Algorithms for building a path for an unmanned vehicle. Yandex lecture

    Yandex has been developing an unmanned vehicle for some time . Here is one of the first technical lectures on this topic. Yandex employees work in unmanned vehicles in various cities, including Minsk. The author of the lecture, Roman Udovichenko, is just from Minsk - he leads the road situation handling group. At the September J. Subbotnik, Roman spoke about one of the great tasks facing his group.


    We just take the current position of the car, look at the path that we would like to go, and smoothly turn onto this path, taxi out onto it. It turns out quite simple. But moving in the city is due to the fact that you need to follow the rules of the road.

    - My name is Roma Udovichenko, I work in Yandex in Minsk as the head of the traffic control group in the direction of unmanned vehicles. Today I’ll tell you about a very small but important part of our work - the path construction algorithms for an unmanned vehicle.

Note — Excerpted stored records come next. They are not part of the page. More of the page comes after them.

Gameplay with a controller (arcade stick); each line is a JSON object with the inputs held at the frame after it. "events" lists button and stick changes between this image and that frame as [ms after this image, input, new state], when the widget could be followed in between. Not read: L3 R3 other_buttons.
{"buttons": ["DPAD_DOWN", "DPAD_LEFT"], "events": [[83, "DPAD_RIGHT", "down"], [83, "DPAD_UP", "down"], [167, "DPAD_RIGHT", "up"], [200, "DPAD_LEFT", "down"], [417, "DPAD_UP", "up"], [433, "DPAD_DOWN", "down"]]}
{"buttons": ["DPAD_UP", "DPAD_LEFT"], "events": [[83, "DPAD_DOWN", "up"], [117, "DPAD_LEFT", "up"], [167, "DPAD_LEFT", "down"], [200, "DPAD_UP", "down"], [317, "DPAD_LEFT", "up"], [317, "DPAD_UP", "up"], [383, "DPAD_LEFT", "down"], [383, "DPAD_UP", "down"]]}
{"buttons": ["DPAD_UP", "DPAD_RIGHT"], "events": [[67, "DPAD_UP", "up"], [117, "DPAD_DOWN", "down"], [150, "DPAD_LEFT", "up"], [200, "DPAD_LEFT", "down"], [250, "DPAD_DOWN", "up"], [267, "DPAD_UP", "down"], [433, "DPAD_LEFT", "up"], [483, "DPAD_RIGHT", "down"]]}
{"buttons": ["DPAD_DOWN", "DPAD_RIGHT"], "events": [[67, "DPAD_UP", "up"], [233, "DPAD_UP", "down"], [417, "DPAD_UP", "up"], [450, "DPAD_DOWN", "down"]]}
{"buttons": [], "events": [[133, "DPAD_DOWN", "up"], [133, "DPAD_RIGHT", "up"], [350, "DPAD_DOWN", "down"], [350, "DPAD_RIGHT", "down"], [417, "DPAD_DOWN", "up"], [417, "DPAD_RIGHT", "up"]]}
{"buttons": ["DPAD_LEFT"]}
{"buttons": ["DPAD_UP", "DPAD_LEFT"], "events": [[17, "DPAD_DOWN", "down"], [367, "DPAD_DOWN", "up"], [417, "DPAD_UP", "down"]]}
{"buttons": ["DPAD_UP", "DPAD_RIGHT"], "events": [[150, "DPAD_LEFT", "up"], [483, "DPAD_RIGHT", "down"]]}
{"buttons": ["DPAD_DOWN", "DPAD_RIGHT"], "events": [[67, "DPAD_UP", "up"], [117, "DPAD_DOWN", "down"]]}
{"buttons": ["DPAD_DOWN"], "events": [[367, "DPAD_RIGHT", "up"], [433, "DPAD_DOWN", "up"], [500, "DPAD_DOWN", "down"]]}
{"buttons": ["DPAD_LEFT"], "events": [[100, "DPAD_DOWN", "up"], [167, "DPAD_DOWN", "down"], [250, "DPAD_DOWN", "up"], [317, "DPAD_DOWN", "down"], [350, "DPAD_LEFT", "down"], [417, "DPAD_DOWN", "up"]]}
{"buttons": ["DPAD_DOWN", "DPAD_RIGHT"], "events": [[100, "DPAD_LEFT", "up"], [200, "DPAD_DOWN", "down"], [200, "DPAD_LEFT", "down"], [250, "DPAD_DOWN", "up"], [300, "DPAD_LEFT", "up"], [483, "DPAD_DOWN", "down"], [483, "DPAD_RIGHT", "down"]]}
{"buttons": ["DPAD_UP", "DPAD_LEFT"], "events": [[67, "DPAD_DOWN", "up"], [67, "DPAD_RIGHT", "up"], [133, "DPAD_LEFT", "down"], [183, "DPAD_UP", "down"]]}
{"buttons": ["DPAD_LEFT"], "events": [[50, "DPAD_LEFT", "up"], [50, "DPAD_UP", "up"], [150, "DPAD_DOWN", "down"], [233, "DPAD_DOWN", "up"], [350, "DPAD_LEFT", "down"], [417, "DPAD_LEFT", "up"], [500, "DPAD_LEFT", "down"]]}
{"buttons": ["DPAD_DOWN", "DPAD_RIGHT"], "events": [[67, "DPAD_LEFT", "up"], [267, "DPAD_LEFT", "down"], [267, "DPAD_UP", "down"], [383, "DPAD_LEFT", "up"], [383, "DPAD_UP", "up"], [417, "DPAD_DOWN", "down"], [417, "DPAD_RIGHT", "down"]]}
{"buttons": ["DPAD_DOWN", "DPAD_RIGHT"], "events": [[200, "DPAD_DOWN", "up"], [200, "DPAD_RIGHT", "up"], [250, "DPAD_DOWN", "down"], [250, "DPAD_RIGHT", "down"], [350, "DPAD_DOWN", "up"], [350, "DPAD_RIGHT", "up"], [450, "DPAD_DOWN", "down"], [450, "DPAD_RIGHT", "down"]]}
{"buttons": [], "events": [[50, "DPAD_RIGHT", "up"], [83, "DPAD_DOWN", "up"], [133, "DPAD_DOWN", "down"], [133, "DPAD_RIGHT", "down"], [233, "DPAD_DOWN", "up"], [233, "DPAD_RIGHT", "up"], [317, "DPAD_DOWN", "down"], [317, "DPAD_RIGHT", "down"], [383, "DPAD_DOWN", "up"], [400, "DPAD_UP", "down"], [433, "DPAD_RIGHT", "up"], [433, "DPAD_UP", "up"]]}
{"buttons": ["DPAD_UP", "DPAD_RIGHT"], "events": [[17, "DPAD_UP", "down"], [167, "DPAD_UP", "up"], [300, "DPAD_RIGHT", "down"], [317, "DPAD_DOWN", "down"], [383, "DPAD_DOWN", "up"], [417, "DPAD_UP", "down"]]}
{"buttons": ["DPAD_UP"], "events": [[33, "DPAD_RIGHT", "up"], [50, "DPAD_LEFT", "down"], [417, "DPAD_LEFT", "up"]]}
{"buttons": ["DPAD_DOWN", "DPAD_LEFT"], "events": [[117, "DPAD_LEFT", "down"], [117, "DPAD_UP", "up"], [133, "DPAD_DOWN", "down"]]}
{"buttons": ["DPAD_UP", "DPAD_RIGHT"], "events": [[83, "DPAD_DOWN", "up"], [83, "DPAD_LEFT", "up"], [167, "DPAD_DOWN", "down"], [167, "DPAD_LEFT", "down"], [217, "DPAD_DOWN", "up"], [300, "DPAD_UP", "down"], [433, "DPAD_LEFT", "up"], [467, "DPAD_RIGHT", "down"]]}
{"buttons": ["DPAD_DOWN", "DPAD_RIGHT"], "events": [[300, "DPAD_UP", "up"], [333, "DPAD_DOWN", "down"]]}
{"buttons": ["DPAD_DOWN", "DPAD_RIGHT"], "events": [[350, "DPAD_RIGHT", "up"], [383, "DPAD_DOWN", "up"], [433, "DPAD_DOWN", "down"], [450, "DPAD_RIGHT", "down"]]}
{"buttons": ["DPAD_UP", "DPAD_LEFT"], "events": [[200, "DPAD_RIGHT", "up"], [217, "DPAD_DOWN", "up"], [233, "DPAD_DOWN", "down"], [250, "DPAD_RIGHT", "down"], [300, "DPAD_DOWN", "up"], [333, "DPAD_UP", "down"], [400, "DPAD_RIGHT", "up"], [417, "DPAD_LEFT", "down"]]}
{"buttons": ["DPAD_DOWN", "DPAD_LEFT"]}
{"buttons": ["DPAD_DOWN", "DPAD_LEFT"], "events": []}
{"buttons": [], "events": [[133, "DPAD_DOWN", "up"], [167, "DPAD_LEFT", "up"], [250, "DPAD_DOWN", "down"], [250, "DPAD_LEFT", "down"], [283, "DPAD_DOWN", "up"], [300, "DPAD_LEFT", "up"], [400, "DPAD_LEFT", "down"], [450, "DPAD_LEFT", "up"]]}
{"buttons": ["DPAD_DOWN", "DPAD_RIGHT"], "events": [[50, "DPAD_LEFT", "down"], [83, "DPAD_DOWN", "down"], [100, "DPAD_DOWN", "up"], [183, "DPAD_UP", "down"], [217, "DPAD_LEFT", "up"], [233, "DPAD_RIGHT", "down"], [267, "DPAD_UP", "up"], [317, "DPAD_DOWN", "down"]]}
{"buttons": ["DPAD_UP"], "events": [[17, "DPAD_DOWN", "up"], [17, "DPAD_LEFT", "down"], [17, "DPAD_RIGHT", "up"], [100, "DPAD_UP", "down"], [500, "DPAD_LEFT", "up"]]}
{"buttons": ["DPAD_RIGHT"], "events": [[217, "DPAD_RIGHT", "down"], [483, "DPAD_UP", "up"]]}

    First, I want to understand what needs to be done to teach the car to drive on its own - provided that we hung it with sensors, hung cameras, radars and anything on it. We can do everything, it remains to write a code of assumptions.



    We can use the classic approach from robotics. We divide our task of independent movement into four modules. The localization module is responsible for making the machine understand where it is. Recognition module - for what is around the car. The planning module has information about what is around, and knowing where you want to come, it builds a route. The control module says how to go along the route, to arrive, to follow this trajectory.

    And we can apply the technology of neural networks now fashionable and say that we will not program anything explicitly. Let's just submit the picture from the cameras to the neural network, having previously trained it on some human movements. We will teach you in what situations where you need to turn the steering wheel, brake, accelerate, take a lot of data, make a big neural network, and as planned, it should behave well after that.

    A lot of work is being done in this direction, but in practice it seems that you still need too much data, you need too big a neural network to successfully repeat everything in different situations. Therefore, today we will talk about the classical approach, in particular - about planning a path, building a trajectory along which we will go.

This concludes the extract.